(EXERCISE OBJECTIVE): The data below is to be output in full, unchanged.

(SOURCE DATA):
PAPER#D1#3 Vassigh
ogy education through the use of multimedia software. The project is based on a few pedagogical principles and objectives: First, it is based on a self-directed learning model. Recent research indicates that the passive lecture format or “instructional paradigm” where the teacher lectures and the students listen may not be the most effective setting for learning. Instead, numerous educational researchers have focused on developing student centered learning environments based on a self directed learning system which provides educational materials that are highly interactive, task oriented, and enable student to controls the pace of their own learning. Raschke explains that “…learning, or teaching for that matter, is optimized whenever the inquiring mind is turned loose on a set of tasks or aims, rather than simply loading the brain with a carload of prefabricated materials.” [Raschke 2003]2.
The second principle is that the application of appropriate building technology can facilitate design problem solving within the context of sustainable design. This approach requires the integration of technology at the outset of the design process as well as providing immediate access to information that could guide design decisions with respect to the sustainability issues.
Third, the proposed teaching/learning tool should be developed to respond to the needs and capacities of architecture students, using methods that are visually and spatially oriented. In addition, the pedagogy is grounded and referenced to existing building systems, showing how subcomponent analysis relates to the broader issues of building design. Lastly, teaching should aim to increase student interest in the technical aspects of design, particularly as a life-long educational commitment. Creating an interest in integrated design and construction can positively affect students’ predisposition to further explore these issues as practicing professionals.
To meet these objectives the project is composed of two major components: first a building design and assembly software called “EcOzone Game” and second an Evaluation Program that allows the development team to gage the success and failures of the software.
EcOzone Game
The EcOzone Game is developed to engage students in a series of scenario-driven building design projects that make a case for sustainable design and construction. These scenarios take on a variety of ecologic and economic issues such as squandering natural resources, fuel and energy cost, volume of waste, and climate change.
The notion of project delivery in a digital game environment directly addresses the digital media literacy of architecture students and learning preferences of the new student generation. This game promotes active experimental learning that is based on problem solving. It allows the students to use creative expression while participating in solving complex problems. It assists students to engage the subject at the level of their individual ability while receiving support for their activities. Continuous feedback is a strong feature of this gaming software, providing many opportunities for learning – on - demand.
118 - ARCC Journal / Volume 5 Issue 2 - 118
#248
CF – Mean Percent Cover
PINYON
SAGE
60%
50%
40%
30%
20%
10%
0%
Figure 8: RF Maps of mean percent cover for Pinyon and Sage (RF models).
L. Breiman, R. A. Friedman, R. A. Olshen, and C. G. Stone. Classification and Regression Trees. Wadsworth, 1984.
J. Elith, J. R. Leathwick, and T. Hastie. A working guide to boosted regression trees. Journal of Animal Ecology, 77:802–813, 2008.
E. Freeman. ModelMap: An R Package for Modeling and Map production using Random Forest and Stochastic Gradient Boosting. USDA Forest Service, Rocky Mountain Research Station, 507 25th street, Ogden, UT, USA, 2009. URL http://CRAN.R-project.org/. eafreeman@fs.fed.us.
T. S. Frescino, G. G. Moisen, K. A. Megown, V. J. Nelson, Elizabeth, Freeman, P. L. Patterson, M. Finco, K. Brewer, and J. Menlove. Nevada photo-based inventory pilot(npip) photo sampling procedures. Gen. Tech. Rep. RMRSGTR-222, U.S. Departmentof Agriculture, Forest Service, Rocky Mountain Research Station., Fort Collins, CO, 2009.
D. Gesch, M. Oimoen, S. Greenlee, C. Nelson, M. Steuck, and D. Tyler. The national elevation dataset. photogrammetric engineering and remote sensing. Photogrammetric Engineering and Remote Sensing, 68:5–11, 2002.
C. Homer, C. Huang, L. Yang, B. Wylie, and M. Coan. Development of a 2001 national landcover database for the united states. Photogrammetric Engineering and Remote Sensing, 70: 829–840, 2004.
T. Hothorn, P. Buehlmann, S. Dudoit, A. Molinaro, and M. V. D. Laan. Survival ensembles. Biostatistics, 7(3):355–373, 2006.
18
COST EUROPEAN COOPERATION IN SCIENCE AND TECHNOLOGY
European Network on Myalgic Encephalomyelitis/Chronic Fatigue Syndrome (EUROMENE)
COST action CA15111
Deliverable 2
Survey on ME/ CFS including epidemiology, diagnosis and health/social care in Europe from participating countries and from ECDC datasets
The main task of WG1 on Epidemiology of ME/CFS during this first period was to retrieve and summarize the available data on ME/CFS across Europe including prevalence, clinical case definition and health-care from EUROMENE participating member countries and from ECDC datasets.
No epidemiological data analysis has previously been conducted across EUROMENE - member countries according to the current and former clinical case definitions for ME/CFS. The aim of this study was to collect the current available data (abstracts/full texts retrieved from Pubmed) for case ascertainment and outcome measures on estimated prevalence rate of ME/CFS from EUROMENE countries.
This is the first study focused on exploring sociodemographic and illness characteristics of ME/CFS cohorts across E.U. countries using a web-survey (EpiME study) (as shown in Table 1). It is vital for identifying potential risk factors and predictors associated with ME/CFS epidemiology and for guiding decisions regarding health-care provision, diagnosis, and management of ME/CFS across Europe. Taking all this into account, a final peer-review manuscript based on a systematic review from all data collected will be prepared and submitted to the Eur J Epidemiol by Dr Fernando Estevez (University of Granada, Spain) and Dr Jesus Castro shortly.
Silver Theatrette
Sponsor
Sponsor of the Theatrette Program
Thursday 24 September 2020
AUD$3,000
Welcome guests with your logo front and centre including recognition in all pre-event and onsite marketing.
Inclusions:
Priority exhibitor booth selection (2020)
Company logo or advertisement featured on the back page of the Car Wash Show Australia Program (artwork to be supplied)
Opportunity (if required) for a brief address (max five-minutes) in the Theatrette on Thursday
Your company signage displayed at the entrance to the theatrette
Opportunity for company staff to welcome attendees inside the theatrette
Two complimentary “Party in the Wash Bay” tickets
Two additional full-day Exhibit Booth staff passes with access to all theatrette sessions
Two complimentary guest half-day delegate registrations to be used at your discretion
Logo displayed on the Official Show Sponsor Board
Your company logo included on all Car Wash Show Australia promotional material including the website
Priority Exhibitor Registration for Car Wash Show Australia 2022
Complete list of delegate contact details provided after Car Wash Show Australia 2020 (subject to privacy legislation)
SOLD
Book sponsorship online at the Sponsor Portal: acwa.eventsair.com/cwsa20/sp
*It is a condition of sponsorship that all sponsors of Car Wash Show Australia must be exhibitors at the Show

(ANSWER SECTION):
PAPER#D1#3 Vassigh
ogy education through the use of multimedia software. The project is based on a few pedagogical principles and objectives: First, it is based on a self-directed learning model. Recent research indicates that the passive lecture format or “instructional paradigm” where the teacher lectures and the students listen may not be the most effective setting for learning. Instead, numerous educational researchers have focused on developing student centered learning environments based on a self directed learning system which provides educational materials that are highly interactive, task oriented, and enable student to controls the pace of their own learning. Raschke explains that “…learning, or teaching for that matter, is optimized whenever the inquiring mind is turned loose on a set of tasks or aims, rather than simply loading the brain with a carload of prefabricated materials.” [Raschke 2003]2.
The second principle is that the application of appropriate building technology can facilitate design problem solving within the context of sustainable design. This approach requires the integration of technology at the outset of the design process as well as providing immediate access to information that could guide design decisions with respect to the sustainability issues.
Third, the proposed teaching/learning tool should be developed to respond to the needs and capacities of architecture students, using methods that are visually and spatially oriented. In addition, the pedagogy is grounded and referenced to existing building systems, showing how subcomponent analysis relates to the broader issues of building design. Lastly, teaching should aim to increase student interest in the technical aspects of design, particularly as a life-long educational commitment. Creating an interest in integrated design and construction can positively affect students’ predisposition to further explore these issues as practicing professionals.
To meet these objectives the project is composed of two major components: first a building design and assembly software called “EcOzone Game” and second an Evaluation Program that allows the development team to gage the success and failures of the software.
EcOzone Game
The EcOzone Game is developed to engage students in a series of scenario-driven building design projects that make a case for sustainable design and construction. These scenarios take on a variety of ecologic and economic issues such as squandering natural resources, fuel and energy cost, volume of waste, and climate change.
The notion of project delivery in a digital game environment directly addresses the digital media literacy of architecture students and learning preferences of the new student generation. This game promotes active experimental learning that is based on problem solving. It allows the students to use creative expression while participating in solving complex problems. It assists students to engage the subject at the level of their individual ability while receiving support for their activities. Continuous feedback is a strong feature of this gaming software, providing many opportunities for learning – on - demand.
118 - ARCC Journal / Volume 5 Issue 2 - 118
#248
CF – Mean Percent Cover
PINYON
SAGE
60%
50%
40%
30%
20%
10%
0%
Figure 8: RF Maps of mean percent cover for Pinyon and Sage (RF models).
L. Breiman, R. A. Friedman, R. A. Olshen, and C. G. Stone. Classification and Regression Trees. Wadsworth, 1984.
J. Elith, J. R. Leathwick, and T. Hastie. A working guide to boosted regression trees. Journal of Animal Ecology, 77:802–813, 2008.
E. Freeman. ModelMap: An R Package for Modeling and Map production using Random Forest and Stochastic Gradient Boosting. USDA Forest Service, Rocky Mountain Research Station, 507 25th street, Ogden, UT, USA, 2009. URL http://CRAN.R-project.org/. eafreeman@fs.fed.us.
T. S. Frescino, G. G. Moisen, K. A. Megown, V. J. Nelson, Elizabeth, Freeman, P. L. Patterson, M. Finco, K. Brewer, and J. Menlove. Nevada photo-based inventory pilot(npip) photo sampling procedures. Gen. Tech. Rep. RMRSGTR-222, U.S. Departmentof Agriculture, Forest Service, Rocky Mountain Research Station., Fort Collins, CO, 2009.
D. Gesch, M. Oimoen, S. Greenlee, C. Nelson, M. Steuck, and D. Tyler. The national elevation dataset. photogrammetric engineering and remote sensing. Photogrammetric Engineering and Remote Sensing, 68:5–11, 2002.
C. Homer, C. Huang, L. Yang, B. Wylie, and M. Coan. Development of a 2001 national landcover database for the united states. Photogrammetric Engineering and Remote Sensing, 70: 829–840, 2004.
T. Hothorn, P. Buehlmann, S. Dudoit, A. Molinaro, and M. V. D. Laan. Survival ensembles. Biostatistics, 7(3):355–373, 2006.
18
COST EUROPEAN COOPERATION IN SCIENCE AND TECHNOLOGY
European Network on Myalgic Encephalomyelitis/Chronic Fatigue Syndrome (EUROMENE)
COST action CA15111
Deliverable 2
Survey on ME/ CFS including epidemiology, diagnosis and health/social care in Europe from participating countries and from ECDC datasets
The main task of WG1 on Epidemiology of ME/CFS during this first period was to retrieve and summarize the available data on ME/CFS across Europe including prevalence, clinical case definition and health-care from EUROMENE participating member countries and from ECDC datasets.
No epidemiological data analysis has previously been conducted across EUROMENE - member countries according to the current and former clinical case definitions for ME/CFS. The aim of this study was to collect the current available data (abstracts/full texts retrieved from Pubmed) for case ascertainment and outcome measures on estimated prevalence rate of ME/CFS from EUROMENE countries.
This is the first study focused on exploring sociodemographic and illness characteristics of ME/CFS cohorts across E.U. countries using a web-survey (EpiME study) (as shown in Table 1). It is vital for identifying potential risk factors and predictors associated with ME/CFS epidemiology and for guiding decisions regarding health-care provision, diagnosis, and management of ME/CFS across Europe. Taking all this into account, a final peer-review manuscript based on a systematic review from all data collected will be prepared and submitted to the Eur J Epidemiol by Dr Fernando Estevez (University of Granada, Spain) and Dr Jesus Castro shortly.
Silver Theatrette
Sponsor
Sponsor of the Theatrette Program
Thursday 24 September 2020
AUD$3,000
Welcome guests with your logo front and centre including recognition in all pre-event and onsite marketing.
Inclusions:
Priority exhibitor booth selection (2020)
Company logo or advertisement featured on the back page of the Car Wash Show Australia Program (artwork to be supplied)
Opportunity (if required) for a brief address (max five-minutes) in the Theatrette on Thursday
Your company signage displayed at the entrance to the theatrette
Opportunity for company staff to welcome attendees inside the theatrette
Two complimentary “Party in the Wash Bay” tickets
Two additional full-day Exhibit Booth staff passes with access to all theatrette sessions
Two complimentary guest half-day delegate registrations to be used at your discretion
Logo displayed on the Official Show Sponsor Board
Your company logo included on all Car Wash Show Australia promotional material including the website
Priority Exhibitor Registration for Car Wash Show Australia 2022
Complete list of delegate contact details provided after Car Wash Show Australia 2020 (subject to privacy legislation)
SOLD
Book sponsorship online at the Sponsor Portal: acwa.eventsair.com/cwsa20/sp
*It is a condition of sponsorship that all sponsors of Car Wash Show Australia must be exhibitors at the Show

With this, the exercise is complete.